Steele Christopher D, Greenhalgh Matthew, Balding David J
Stat Appl Genet Mol Biol. 2016 Oct 1;15(5):431-445. doi: 10.1515/sagmb-2016-0038.
In recent years statistical models for the analysis of complex (low-template and/or mixed) DNA profiles have moved from using only presence/absence information about allelic peaks in an electropherogram, to quantitative use of peak heights. This is challenging because peak heights are very variable and affected by a number of factors. We present a new peak-height model with important novel features, including over- and double-stutter, and a new approach to dropin. Our model is incorporated in open-source R code likeLTD. We apply it to 108 laboratory-generated crime-scene profiles and demonstrate techniques of model validation that are novel in the field. We use the results to explore the benefits of modeling peak heights, finding that it is not always advantageous, and to assess the merits of pre-extraction replication. We also introduce an approximation that can reduce computational complexity when there are multiple low-level contributors who are not of interest to the investigation, and we present a simple approximate adjustment for linkage between loci, making it possible to accommodate linkage when evaluating complex DNA profiles.

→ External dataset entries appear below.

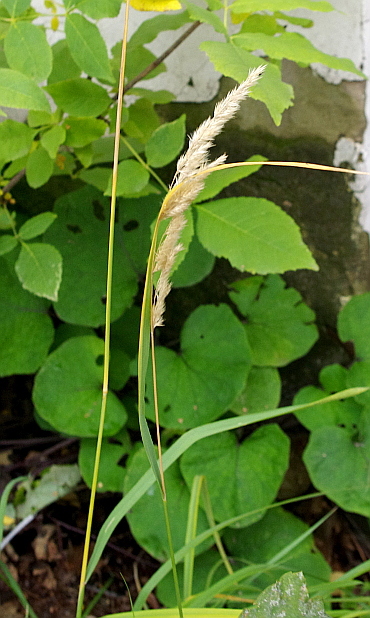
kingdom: Plantae
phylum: Tracheophyta
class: Liliopsida
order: Poales
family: Poaceae
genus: Calamagrostis
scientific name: Calamagrostis epigejos
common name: Wood small-reed
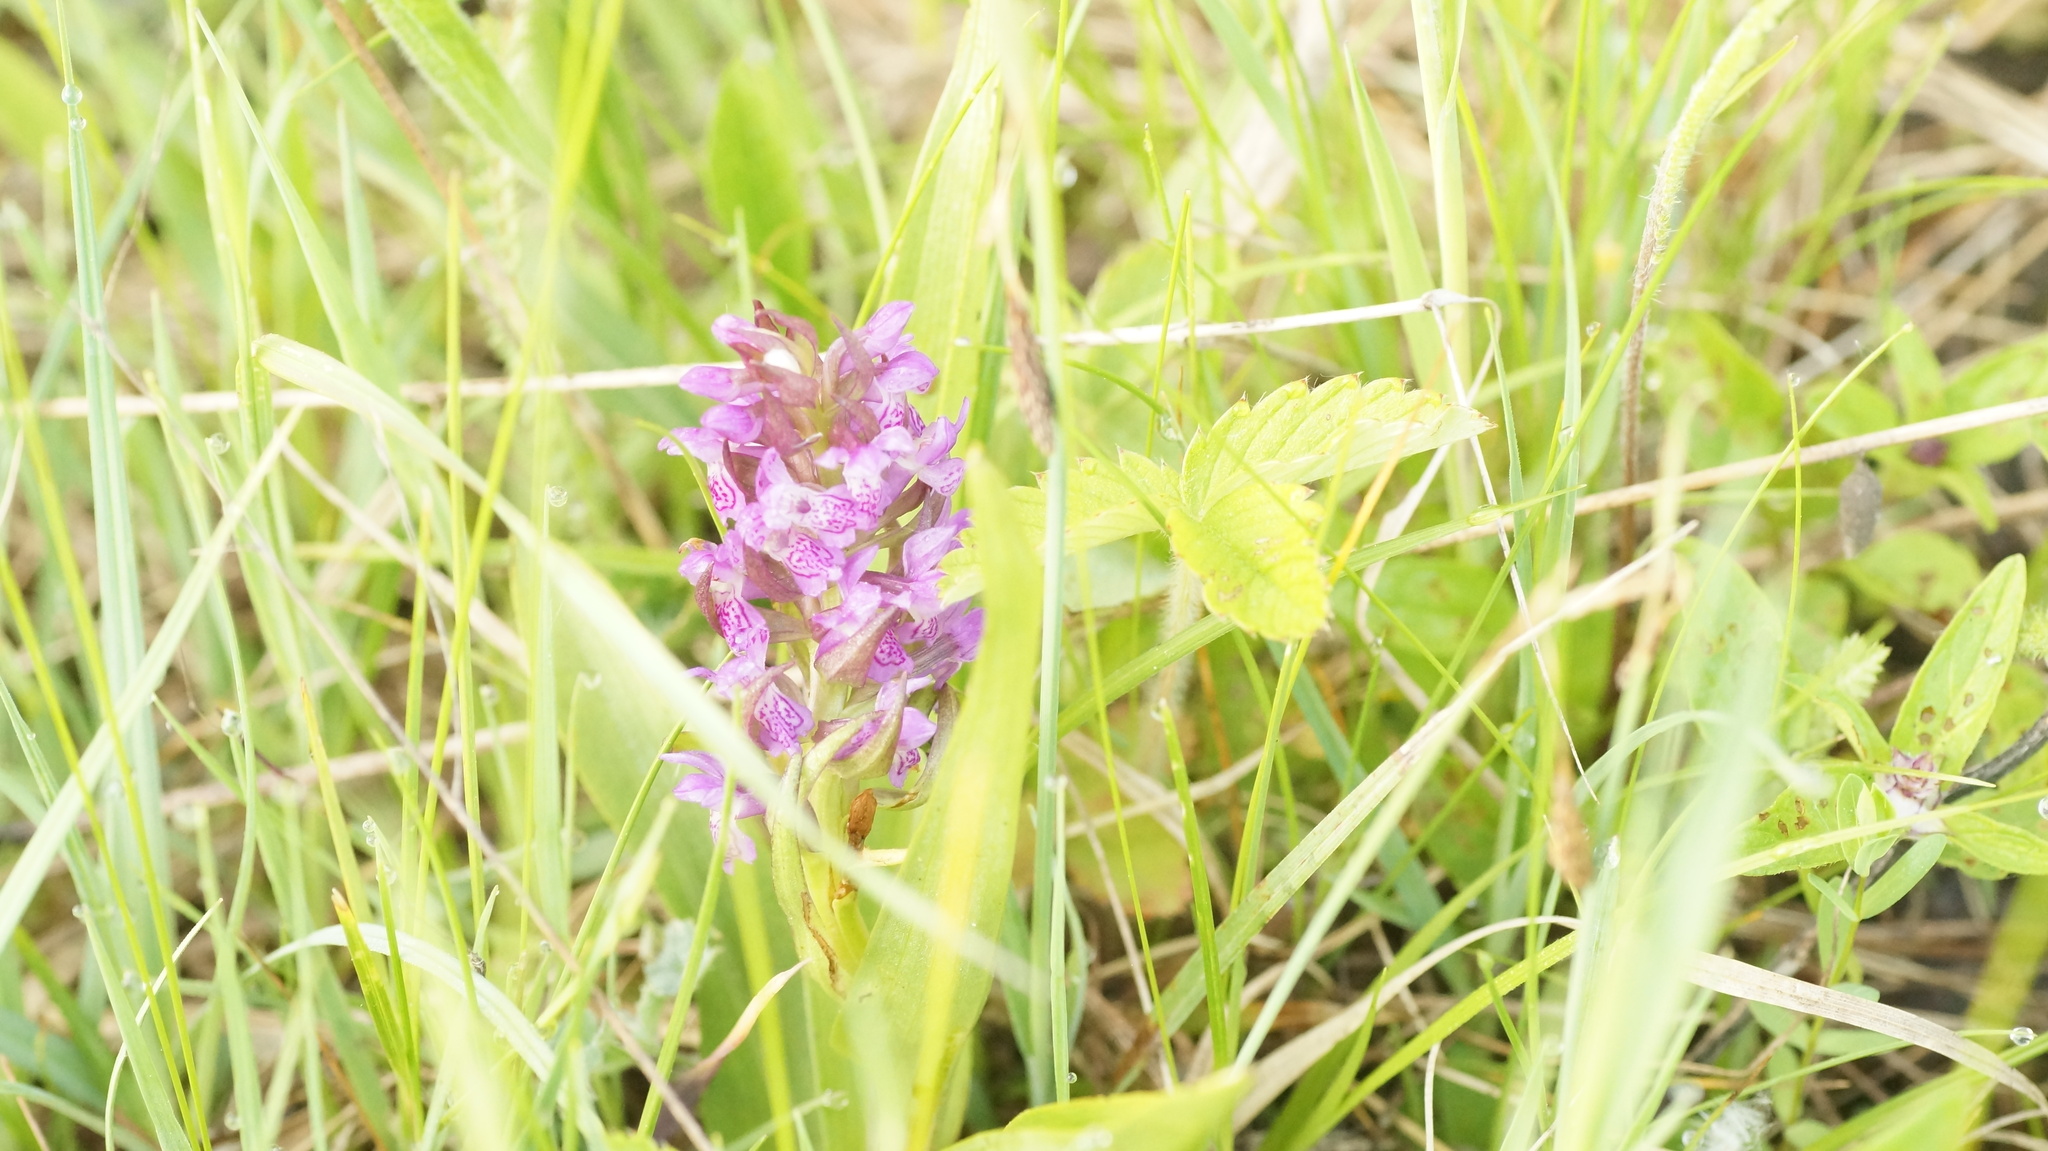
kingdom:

近年来,用于分析复杂(低模板和/或混合)DNA图谱的统计模型已从仅使用电泳图中等位基因峰的有无信息,转变为对峰高进行定量使用。这具有挑战性,因为峰高变化很大且受多种因素影响。我们提出了一种具有重要新特性的新峰高模型,包括过拖尾和双拖尾,以及一种新的插入方法。我们的模型包含在开源R代码likeLTD中。我们将其应用于108个实验室生成的犯罪现场图谱,并展示了该领域新颖的模型验证技术。我们利用结果探索对峰高进行建模的益处,发现其并非总是有利的,并评估提取前复制的优点。我们还引入了一种近似方法,当存在多个对调查不感兴趣的低水平贡献者时,可降低计算复杂度,并且我们提出了一种用于位点间连锁的简单近似调整方法,使得在评估复杂DNA图谱时能够考虑连锁情况。